The U.S. Securities and Exchange Commission has sanctioned Mount Kisco lawyer Peter DiChiara for helping a company owner secretly pump and dump his stock.
An SEC administrative order on Sept. 21 banned DiChiara, 57, from practicing before the agency for three years.
On Sept. 1, a federal judge in Boston barred him for five years from providing legal services to anyone selling securities, ordered him to permanently restrain himself from violating anti-fraud regulations and fined him $57,168.
DiChiara helped Morrie Tobin of Los Angeles devise a scheme that “appeared to be ordinary trading,” according to the SEC civil complaint filed last year in Boston federal court, but “was actually a massive dump of shares by a company insider … seeking to profit at the expense of defrauded investors.”
DiChiara began working for Tobin in 2016 to set up a reverse merger in which a private company becomes a public company by buying a public shell company.
A reverse merger can create the appearance of legitimate financial activity, according to the SEC complaint.
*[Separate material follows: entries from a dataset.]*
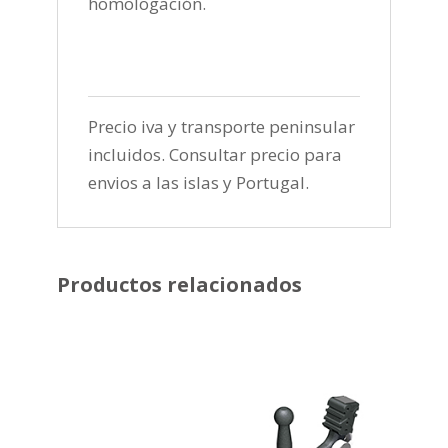
homologación.
Precio iva y transporte peninsular
incluidos. Consultar precio para
envios a las islas y Portugal.
Productos relacionados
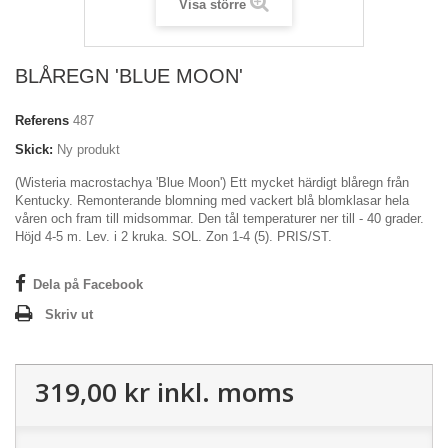
Visa större
BLÅREGN 'BLUE MOON'
Referens
487
Skick:
Ny produkt
(Wisteria macrostachya 'Blue Moon') Ett mycket härdigt blåregn från
Kentucky. Remonterande blomning med vackert blå blomklasar hela
våren och fram till midsommar. Den tål temperaturer ner till - 40 grader.
Höjd 4-5 m. Lev. i 2 kruka. SOL. Zon 1-4 (5). PRIS/ST.
Dela på Facebook
Skriv ut
319,00 kr
inkl. moms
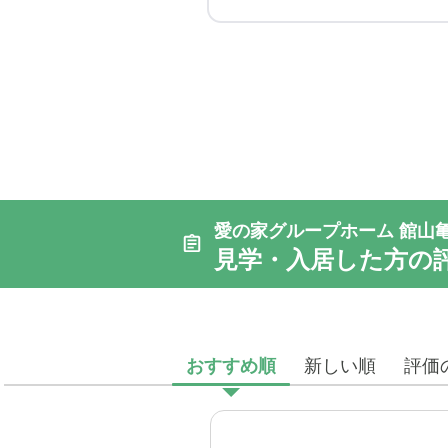
愛の家グループホーム 館山
見学・入居した方の
おすすめ順
新しい順
評価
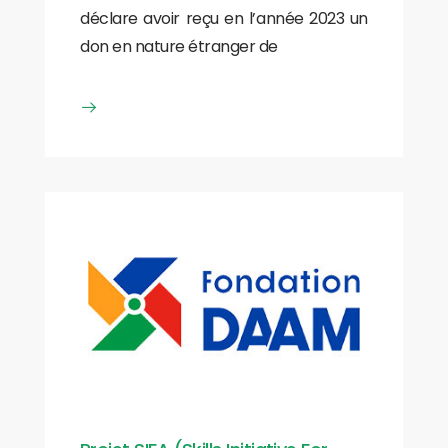
déclare avoir reçu en l’année 2023 un
don en nature étranger de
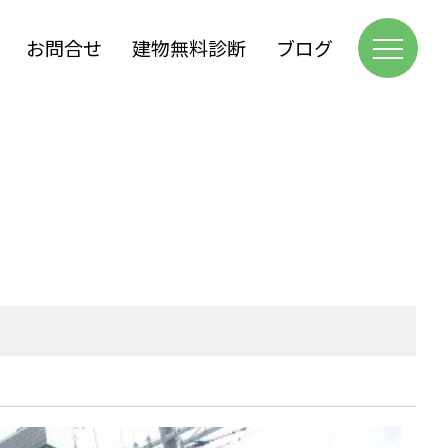
お問合せ
建物無料診断
ブログ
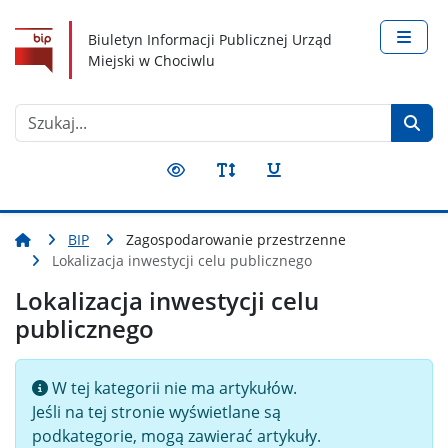
Nawigacja
Treść
Narzędzia dostępności
Biuletyn Informacji Publicznej Urząd
Miejski w Chociwlu
Szukaj
BIP
Zagospodarowanie przestrzenne
Lokalizacja inwestycji celu publicznego
Lokalizacja inwestycji celu
publicznego
Pokaż #
Informacja
W tej kategorii nie ma artykułów.
Jeśli na tej stronie wyświetlane są
podkategorie, mogą zawierać artykuły.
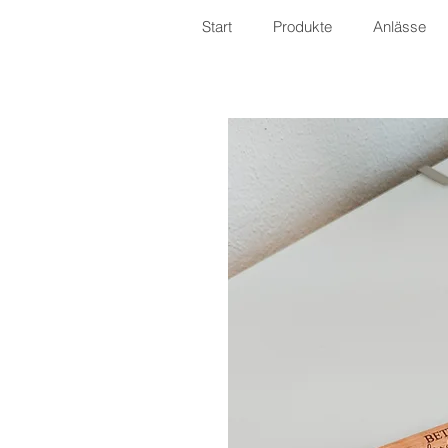
Start
Produkte
Anlässe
But in this case Tobin secretly controlled the shell company, ended up secretly owning the new company, Environmental Packaging Technologies, and dumped his shares for a profit.
DiChiara, according to the SEC, “acted on Tobin’s behalf and used his position as an attorney to assist Tobin with critical parts of the scheme.”
He helped Tobin conceal ownership of the companies and evade SEC regulations. Before the merger, he helped Tobin transfer $1 million to an offshore stock promotions company hired to tout the Environmental Packaging stock.
The promoter produced a 16-page glossy brochure, including statements such as “put up to 1,118% in your pocket!” that was mailed to thousands of U.S. investors.
DiChiara admitted that the allegations in the SEC lawsuit are true, according to the final judgment, and he consented to the sanctions imposed in both SEC actions.
Tobin pleaded guilty last year to criminal securities fraud. He was sentenced to 12 months in prison and ordered to forfeit $4 million and pay a $100,000 fine.